En ese sentido, como detalla Domínguez en su recorrido, lo importante no es la cosa, digamos, sino la mirada que se posa en ella: esto tiene que ver con la forma de entender el arte en la actualidad, y también con la manera en que se gestiona lo político a garrotazos. Una misma decisión es acertada si la toma el partido con el que nos identificamos, generalmente, de un modo acrítico —con nosotros mismos—, como quien se pone una camiseta de un club de fútbol, pero es nefasta, inconcebiblemente burda y dañina, peligrosa, letal, etarra o fascista, si la toma el partido que identificamos con el enemigo.
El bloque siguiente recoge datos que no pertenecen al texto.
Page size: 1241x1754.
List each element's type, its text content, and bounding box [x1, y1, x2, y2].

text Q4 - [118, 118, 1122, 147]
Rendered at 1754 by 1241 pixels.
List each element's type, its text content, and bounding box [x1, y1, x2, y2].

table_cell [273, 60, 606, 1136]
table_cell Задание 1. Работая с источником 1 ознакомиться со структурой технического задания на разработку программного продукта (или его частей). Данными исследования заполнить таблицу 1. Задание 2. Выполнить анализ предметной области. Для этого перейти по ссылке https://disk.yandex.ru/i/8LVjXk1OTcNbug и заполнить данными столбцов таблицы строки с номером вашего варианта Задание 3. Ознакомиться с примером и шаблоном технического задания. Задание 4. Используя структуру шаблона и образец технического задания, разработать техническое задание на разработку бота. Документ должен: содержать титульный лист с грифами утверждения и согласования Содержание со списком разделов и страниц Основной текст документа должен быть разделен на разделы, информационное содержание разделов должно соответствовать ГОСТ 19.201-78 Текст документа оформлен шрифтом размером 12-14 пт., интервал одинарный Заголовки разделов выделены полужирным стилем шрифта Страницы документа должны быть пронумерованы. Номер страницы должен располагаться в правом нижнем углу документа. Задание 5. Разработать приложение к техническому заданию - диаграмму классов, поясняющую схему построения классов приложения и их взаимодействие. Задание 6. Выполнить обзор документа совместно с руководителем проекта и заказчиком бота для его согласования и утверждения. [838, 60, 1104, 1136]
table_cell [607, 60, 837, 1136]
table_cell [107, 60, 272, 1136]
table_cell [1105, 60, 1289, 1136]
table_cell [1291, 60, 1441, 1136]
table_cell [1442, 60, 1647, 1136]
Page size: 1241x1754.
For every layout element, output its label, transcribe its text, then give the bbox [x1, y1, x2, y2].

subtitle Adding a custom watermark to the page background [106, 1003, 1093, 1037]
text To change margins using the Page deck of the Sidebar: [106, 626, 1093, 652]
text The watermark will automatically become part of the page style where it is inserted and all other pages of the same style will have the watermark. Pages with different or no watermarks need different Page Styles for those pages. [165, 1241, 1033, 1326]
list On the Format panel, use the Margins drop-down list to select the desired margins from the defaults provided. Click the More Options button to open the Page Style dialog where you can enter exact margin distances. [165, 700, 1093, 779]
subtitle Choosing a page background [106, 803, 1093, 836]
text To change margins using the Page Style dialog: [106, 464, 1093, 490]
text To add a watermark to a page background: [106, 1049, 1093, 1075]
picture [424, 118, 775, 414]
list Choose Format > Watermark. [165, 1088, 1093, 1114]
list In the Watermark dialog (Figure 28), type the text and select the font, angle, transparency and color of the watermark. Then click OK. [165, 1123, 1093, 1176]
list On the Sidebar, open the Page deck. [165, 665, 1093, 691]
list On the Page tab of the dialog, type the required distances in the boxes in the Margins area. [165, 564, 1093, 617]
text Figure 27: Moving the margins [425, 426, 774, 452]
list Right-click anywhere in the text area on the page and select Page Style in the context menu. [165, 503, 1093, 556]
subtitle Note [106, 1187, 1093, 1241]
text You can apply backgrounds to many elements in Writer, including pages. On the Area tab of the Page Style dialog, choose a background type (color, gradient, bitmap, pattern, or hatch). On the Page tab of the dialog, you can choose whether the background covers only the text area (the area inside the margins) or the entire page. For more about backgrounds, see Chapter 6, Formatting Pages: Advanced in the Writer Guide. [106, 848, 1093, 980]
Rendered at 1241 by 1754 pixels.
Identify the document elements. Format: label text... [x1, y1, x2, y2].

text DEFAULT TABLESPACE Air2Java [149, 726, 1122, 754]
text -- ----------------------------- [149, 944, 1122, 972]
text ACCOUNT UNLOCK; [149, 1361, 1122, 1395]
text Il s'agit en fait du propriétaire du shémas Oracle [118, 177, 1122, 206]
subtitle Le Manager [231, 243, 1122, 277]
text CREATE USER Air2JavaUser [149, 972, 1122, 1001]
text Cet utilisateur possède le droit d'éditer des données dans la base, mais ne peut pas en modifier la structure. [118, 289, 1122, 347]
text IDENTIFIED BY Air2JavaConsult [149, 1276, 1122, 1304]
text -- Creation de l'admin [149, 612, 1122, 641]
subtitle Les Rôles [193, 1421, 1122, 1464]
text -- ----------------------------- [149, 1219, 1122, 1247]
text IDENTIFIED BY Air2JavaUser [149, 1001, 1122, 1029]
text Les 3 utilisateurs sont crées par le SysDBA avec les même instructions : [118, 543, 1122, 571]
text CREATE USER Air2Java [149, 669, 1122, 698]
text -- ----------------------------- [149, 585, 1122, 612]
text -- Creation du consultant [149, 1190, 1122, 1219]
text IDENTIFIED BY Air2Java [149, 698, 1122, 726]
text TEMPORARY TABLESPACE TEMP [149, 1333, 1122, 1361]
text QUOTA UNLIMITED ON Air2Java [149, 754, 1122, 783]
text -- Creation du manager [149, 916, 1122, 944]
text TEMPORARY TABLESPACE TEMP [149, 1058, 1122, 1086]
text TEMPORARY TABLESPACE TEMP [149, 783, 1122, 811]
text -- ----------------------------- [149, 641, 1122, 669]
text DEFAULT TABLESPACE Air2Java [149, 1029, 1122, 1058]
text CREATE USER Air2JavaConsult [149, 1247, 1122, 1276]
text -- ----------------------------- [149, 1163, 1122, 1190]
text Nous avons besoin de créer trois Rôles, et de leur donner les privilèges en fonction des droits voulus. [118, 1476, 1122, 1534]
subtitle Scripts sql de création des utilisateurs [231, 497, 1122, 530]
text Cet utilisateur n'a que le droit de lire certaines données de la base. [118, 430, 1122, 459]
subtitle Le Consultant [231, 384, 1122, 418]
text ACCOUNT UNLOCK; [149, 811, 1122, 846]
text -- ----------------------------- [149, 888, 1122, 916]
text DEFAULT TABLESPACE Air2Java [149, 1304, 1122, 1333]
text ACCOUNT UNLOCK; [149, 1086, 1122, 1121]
Metidos hasta mucho más que la cintura en los entornos de compensación virtual que han creado para nosotros las compañías que nos ordeñan para extraer la información con la que mercadean, ellos, que según parece crían y educan a sus hijos sin pantallas —tampoco comen en McDonalds—, somos más clientes que ciudadanos, y como clientes, exigimos tener siempre la razón, por eso tenemos el poder de cancelar, y con eso se alimenta por unos instantes nuestra sed de justicia, mientras fuera de la granja, el mundo humano sigue en la senda de la superpoblación y la falta de recursos básicos para una inmensa mayoría de congéneres, que sueñan y sueñan con una vida mejor, pero por alguna razón, esta no aparece por arte de magia. Será que no lo desean lo suficiente. Que no son lo suficientemente positivos. Que no ponen el foco en lo que desean. El universo no les hace caso. El metaverso, seguramente sí. Siempre que puedan pagar la luz.